El texto refundido de la Ley Concursal distingue supuestos en que el concurso se califica como culpable en todo caso, sin admitir prueba en contrario —entre ellos el incumplimiento sustancial del deber de llevar contabilidad, la inexactitud grave de los documentos aportados y la salida fraudulenta de bienes del patrimonio del deudor— de otros en que la culpabilidad se presume salvo prueba en contrario, como el incumplimiento del deber de solicitar el concurso, el del deber de colaboración o la falta de formulación, auditoría o depósito de las cuentas anuales.
La sentencia que califique el concurso como culpable puede condenar a los administradores o liquidadores, de derecho o de hecho, y a los apoderados generales, a pagar total o parcialmente el déficit concursal, entendido como la diferencia entre el valor de los bienes y derechos de la masa activa y el importe de los créditos reconocidos. Es requisito que se haya abierto la fase de liquidación y que la conducta determinante de la culpabilidad haya generado o agravado la insolvencia, debiendo el juez individualizar la condena.
La sentencia de calificación culpable determina la inhabilitación de las personas afectadas para administrar bienes ajenos y para representar a cualquier persona durante un periodo de dos a quince años, atendiendo a la gravedad de los hechos y al perjuicio causado, así como la pérdida de cualesquiera derechos que tuvieran como acreedores concursales o de la masa y la condena a devolver los bienes o derechos indebidamente obtenidos y a indemnizar los daños causados.
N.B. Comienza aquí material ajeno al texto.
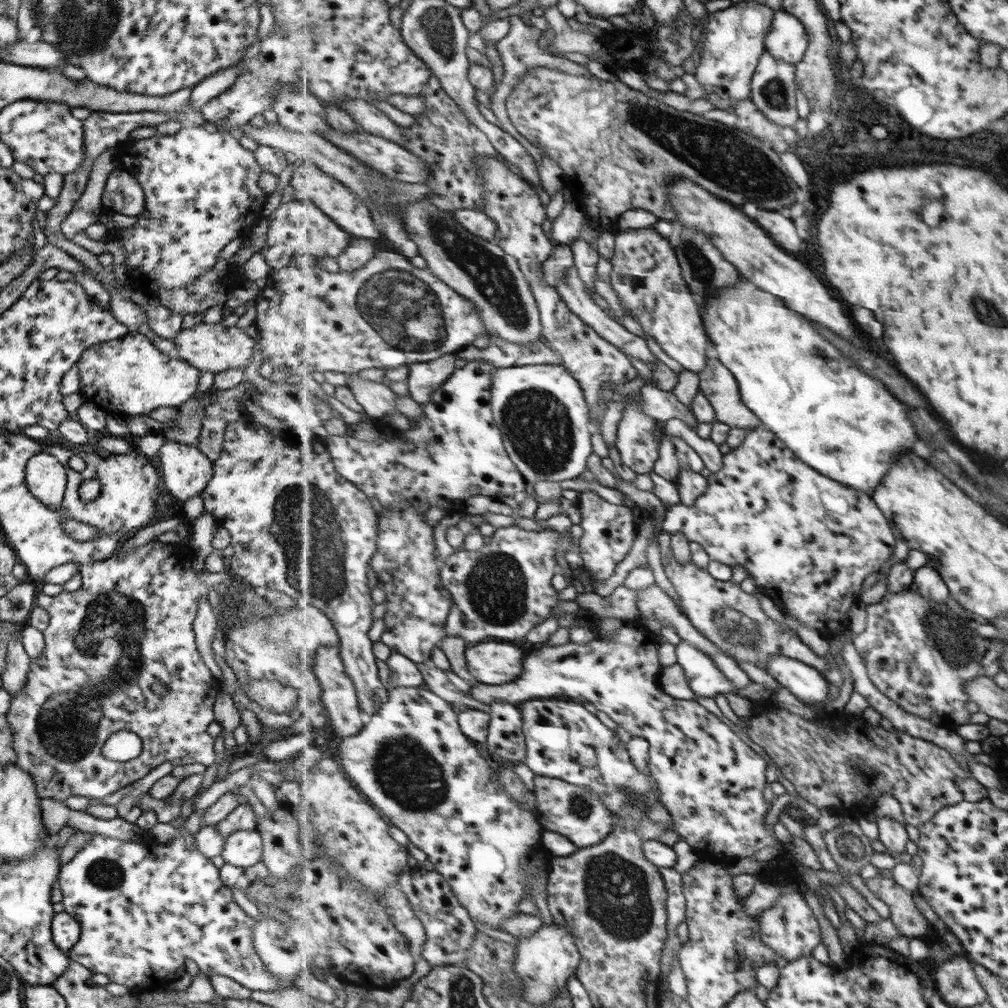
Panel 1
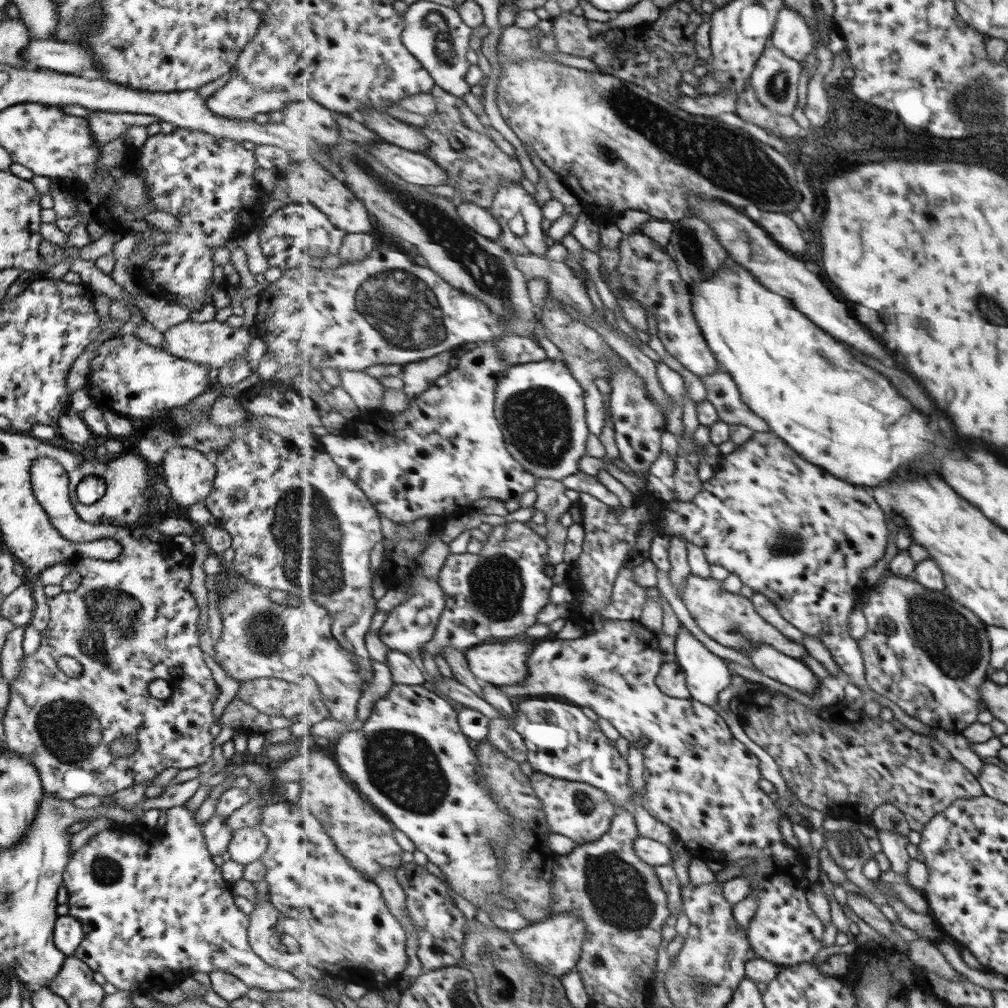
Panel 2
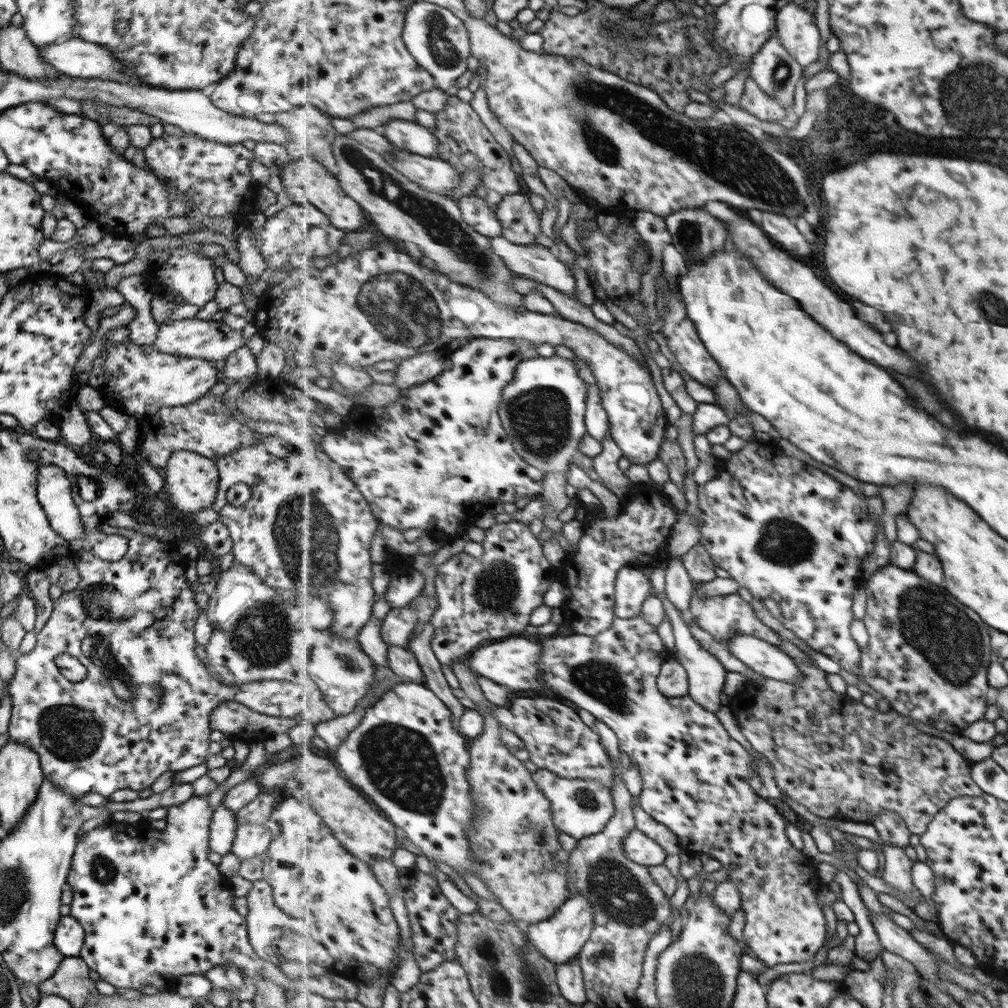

Pueden ser declaradas cómplices las personas que, con dolo o culpa grave, hubieran cooperado con el deudor o, si los tuviere, con sus representantes legales y administradores en la realización de cualquier acto que haya fundado la calificación del concurso como culpable. La declaración de complicidad conlleva la pérdida de derechos como acreedor, la devolución de los bienes o derechos indebidamente recibidos y la obligación de indemnizar los daños y perjuicios causados.